Design of testing protocols for digital testing
Summary
Design of testing protocols for digital testing
S00177
Version: 1.11
- arable farming
- horticulture
- viticulture
- test design
- design/documentation; other (including: nothing)
- Location: remote
- Offered by: POLIMI; UNIMI
Description
Any test activity involves three main components, i.e.: environment (where the tests take place), protocol (defining what tests are executed and how) and evaluation metrics (used to assess the results of the tests).

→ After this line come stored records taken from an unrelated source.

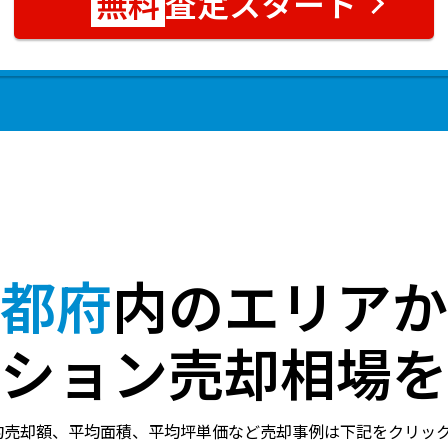
査定スタート
都府
内のエリアか
ション売却相場を
均売却額、平均面積、平均坪単価など売却事例は下記をクリッ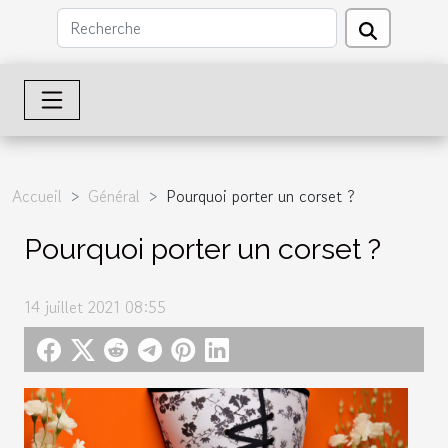
Accueil
Général
Pourquoi porter un corset ?
Pourquoi porter un corset ?
14 juillet 2021 08:55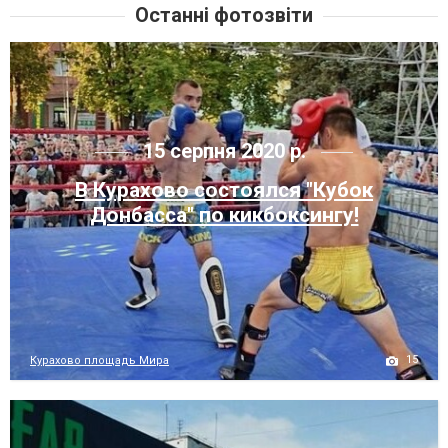
Останні фотозвіти
15 серпня 2020 р.
В Курахово состоялся "Кубок
Донбасса" по кикбоксингу!
15
Курахово площадь Мира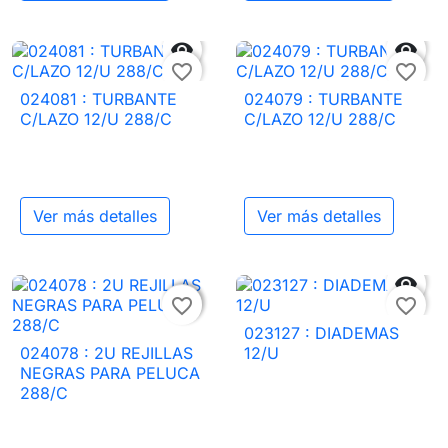


favorite_border
favorite_border
024081 : TURBANTE
024079 : TURBANTE
C/LAZO 12/U 288/C
C/LAZO 12/U 288/C
Ver más detalles
Ver más detalles


favorite_border
favorite_border
023127 : DIADEMAS
024078 : 2U REJILLAS
12/U
NEGRAS PARA PELUCA
288/C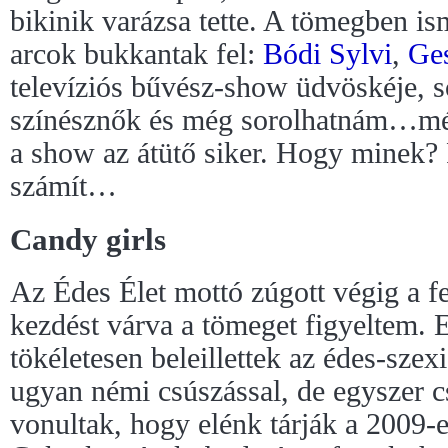
bikinik varázsa tette. A tömegben i
arcok bukkantak fel:
Bódi Sylvi
,
Ges
televíziós bűvész-show üdvöskéje, s
színésznők és még sorolhatnám…mé
a show az átütő siker. Hogy minek? R
számít…
Candy girls
Az Édes Élet mottó zúgott végig a f
kezdést várva a tömeget figyeltem. 
tökéletesen beleillettek az édes-szex
ugyan némi csúszással, de egyszer c
vonultak, hogy elénk tárják a 2009-e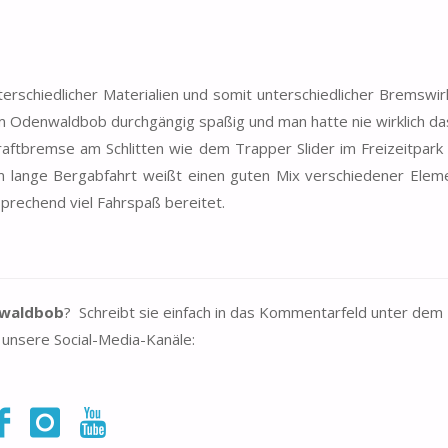
rschiedlicher Materialien und somit unterschiedlicher Bremswi
m Odenwaldbob durchgängig spaßig und man hatte nie wirklich da
kraftbremse am Schlitten wie dem Trapper Slider im Freizeitpark
 lange Bergabfahrt weißt einen guten Mix verschiedener Eleme
prechend viel Fahrspaß bereitet.
waldbob
? Schreibt sie einfach in das Kommentarfeld unter dem 
unsere Social-Media-Kanäle: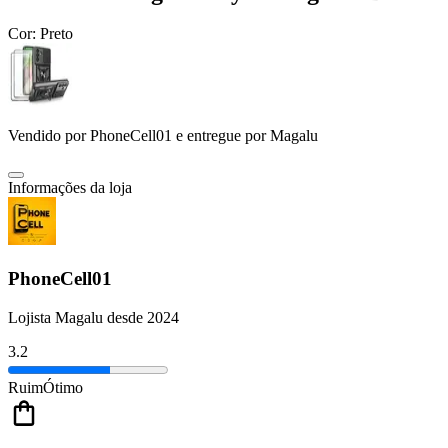
Cor:
Preto
Vendido por
PhoneCell01
e entregue por
Magalu
Informações da loja
PhoneCell01
Lojista Magalu desde 2024
3.2
Ruim
Ótimo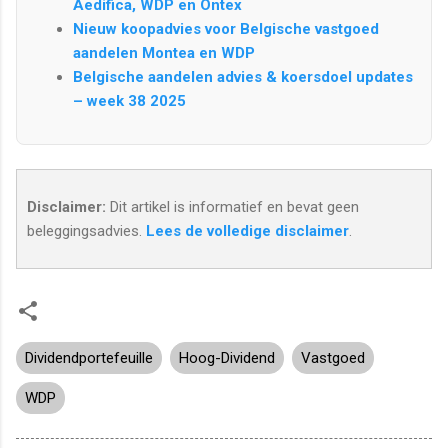
Aedifica, WDP en Ontex
Nieuw koopadvies voor Belgische vastgoed
aandelen Montea en WDP
Belgische aandelen advies & koersdoel updates
– week 38 2025
Disclaimer:
Dit artikel is informatief en bevat geen
beleggingsadvies.
Lees de volledige disclaimer
.
Dividendportefeuille
Hoog-Dividend
Vastgoed
WDP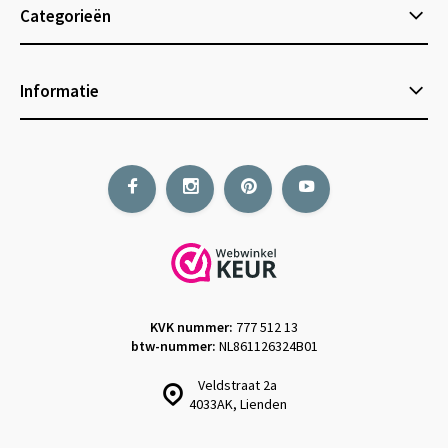
Categorieën
Informatie
KVK nummer:
777 512 13
btw-nummer:
NL861126324B01
Veldstraat 2a
4033AK, Lienden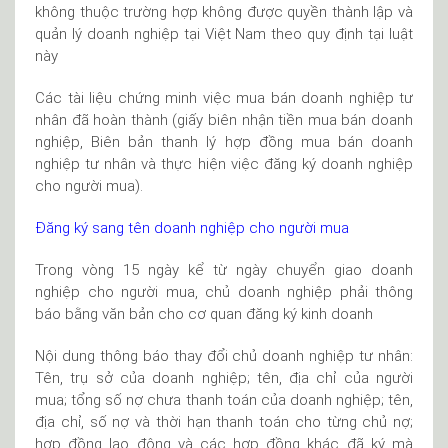
không thuộc trường hợp không được quyền thành lập và
quản lý doanh nghiệp tại Việt Nam theo quy định tại luật
này
Các tài liệu chứng minh việc mua bán doanh nghiệp tư
nhân đã hoàn thành (giấy biên nhận tiền mua bán doanh
nghiệp, Biên bản thanh lý hợp đồng mua bán doanh
nghiệp tư nhân và thực hiện việc đăng ký doanh nghiệp
cho người mua).
Đăng ký sang tên doanh nghiệp cho người mua
Trong vòng 15 ngày kể từ ngày chuyển giao doanh
nghiệp cho người mua, chủ doanh nghiệp phải thông
báo bằng văn bản cho cơ quan đăng ký kinh doanh
Nội dung thông báo thay đổi chủ doanh nghiệp tư nhân:
Tên, trụ sở của doanh nghiệp; tên, địa chỉ của người
mua; tổng số nợ chưa thanh toán của doanh nghiệp; tên,
địa chỉ, số nợ và thời hạn thanh toán cho từng chủ nợ;
hợp đồng lao động và các hợp đồng khác đã ký mà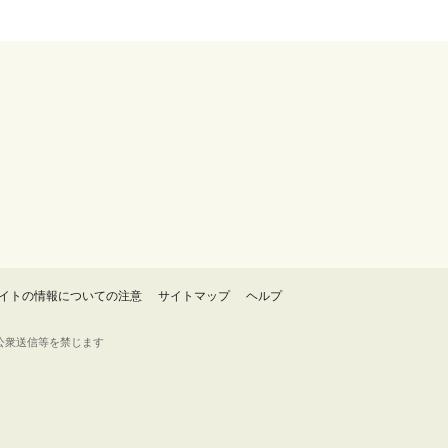
イトの情報についての注意
サイトマップ
ヘルプ
・転載・公衆送信等を禁じます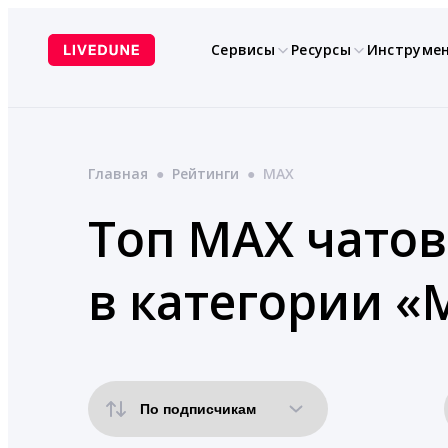
Перейти
к
Сервисы
Ресурсы
Инструме
содержимому
Главная
●
Рейтинги
●
MAX
Топ MAX чатов
в категории «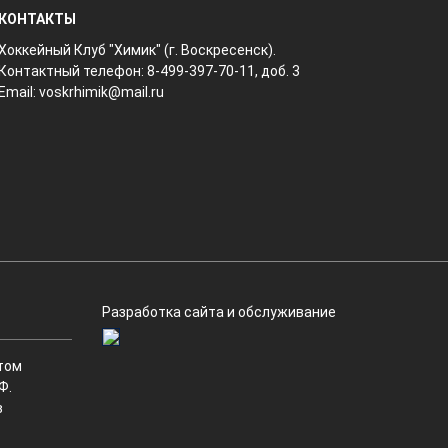
КОНТАКТЫ
Хоккейный Клуб "Химик" (г. Воскресенск).
Контактный телефон: 8-499-397-70-11, доб. 3
Email:
voskrhimik@mail.ru
Разработка сайта и обслуживание
том
Ф.
в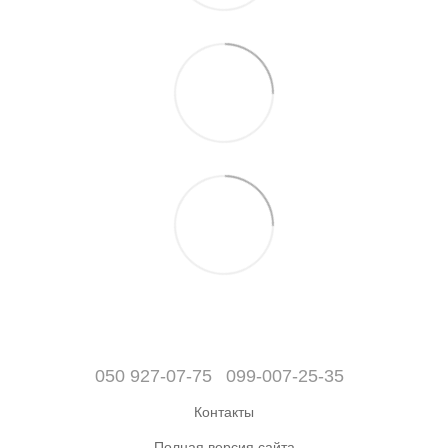
050 927-07-75
099-007-25-35
Контакты
Полная версия сайта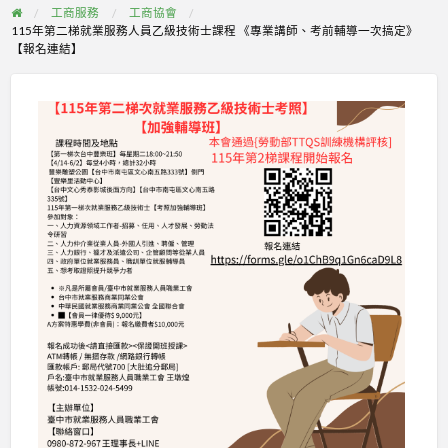
工商服務
工商協會
115年第二梯就業服務人員乙級技術士課程 《專業講師、考前輔導一次搞定》
【報名連結】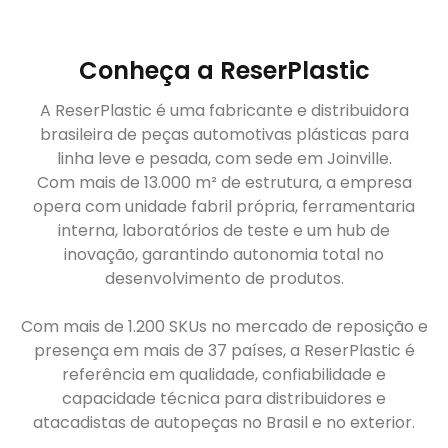
Conheça a ReserPlastic
A ReserPlastic é uma fabricante e distribuidora
brasileira de peças automotivas plásticas para
linha leve e pesada, com sede em Joinville.
Com mais de 13.000 m² de estrutura, a empresa
opera com unidade fabril própria, ferramentaria
interna, laboratórios de teste e um hub de
inovação, garantindo autonomia total no
desenvolvimento de produtos.
Com mais de 1.200 SKUs no mercado de reposição e
presença em mais de 37 países, a ReserPlastic é
referência em qualidade, confiabilidade e
capacidade técnica para distribuidores e
atacadistas de autopeças no Brasil e no exterior.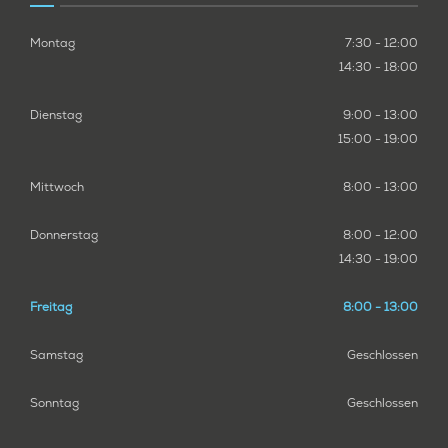
Montag
7:30 - 12:00
14:30 - 18:00
Dienstag
9:00 - 13:00
15:00 - 19:00
Mittwoch
8:00 - 13:00
Donnerstag
8:00 - 12:00
14:30 - 19:00
Freitag
8:00 - 13:00
Samstag
Geschlossen
Sonntag
Geschlossen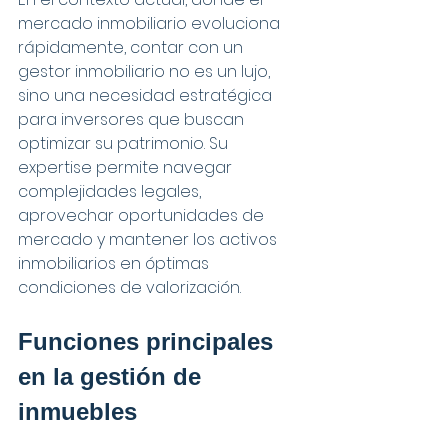
mercado inmobiliario evoluciona 
rápidamente, contar con un 
gestor inmobiliario no es un lujo, 
sino una necesidad estratégica 
para inversores que buscan 
optimizar su patrimonio. Su 
expertise permite navegar 
complejidades legales, 
aprovechar oportunidades de 
mercado y mantener los activos 
inmobiliarios en óptimas 
condiciones de valorización.
Funciones principales 
en la gestión de 
inmuebles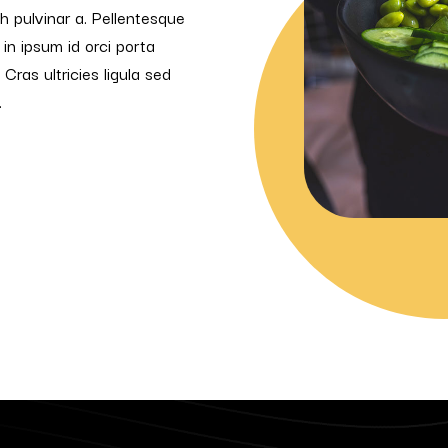
ibh pulvinar a. Pellentesque
 in ipsum id orci porta
Cras ultricies ligula sed
.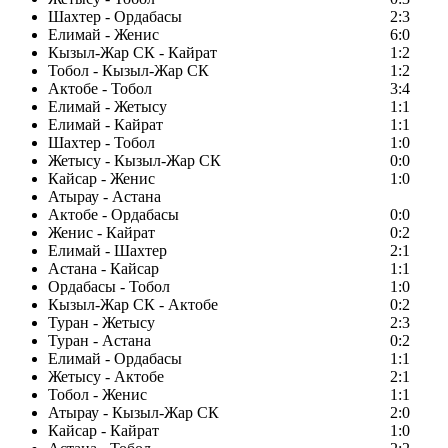
Шахтер - Ордабасы
2:3
Елимай - Женис
6:0
Кызыл-Жар СК - Кайрат
1:2
Тобол - Кызыл-Жар СК
1:2
Актобе - Тобол
3:4
Елимай - Жетысу
1:1
Елимай - Кайрат
1:1
Шахтер - Тобол
1:0
Жетысу - Кызыл-Жар СК
0:0
Кайсар - Женис
1:0
Атырау - Астана
Актобе - Ордабасы
0:0
Женис - Кайрат
0:2
Елимай - Шахтер
2:1
Астана - Кайсар
1:1
Ордабасы - Тобол
1:0
Кызыл-Жар СК - Актобе
0:2
Туран - Жетысу
2:3
Туран - Астана
0:2
Елимай - Ордабасы
1:1
Жетысу - Актобе
2:1
Тобол - Женис
1:1
Атырау - Кызыл-Жар СК
2:0
Кайсар - Кайрат
1:0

In the context of testing customers’ solutions within digital environments (e.g., defined via Service S00176), this service is targeted at designing a suitable protocol for digital testing based on the considered use cases. Components of the testing protocol defined in this phase can include:
selection of datasets to be used for testing
selection of reference AI models to be used for testing (if needed)
description of data formats and metadata standards
definition of data pre-processing and preparation steps
definition of parameter values and ranges
complete description of protocol specifics to ensure reproducibility
Example service: In the context of testing the capability of a Computer Vision model to discriminate weeds from crops, a list of candidate methods is defined that are already largely-applied on the market, to consider as a benchmark and compare against the customer’s existing solution. Incremental variations of these models are also identified (e.g., values and ranges of model parameters, isolation of individual sub-modules during training and fine-tuning, different optimization functions, etc.). Based on the model size and performance on different datasets, estimates are made of the minimum number of examples required per weed and crop class for training the models. A list of comparable datasets available within the consortium and/or publicly is also defined to reduce the model training cost and reuse existing datasets wherever possible. In the defined experimental protocol, methods are tested 10 times in a row, to collect average and standard deviation values for all evaluation metrics (e.g., defined via Service S00178).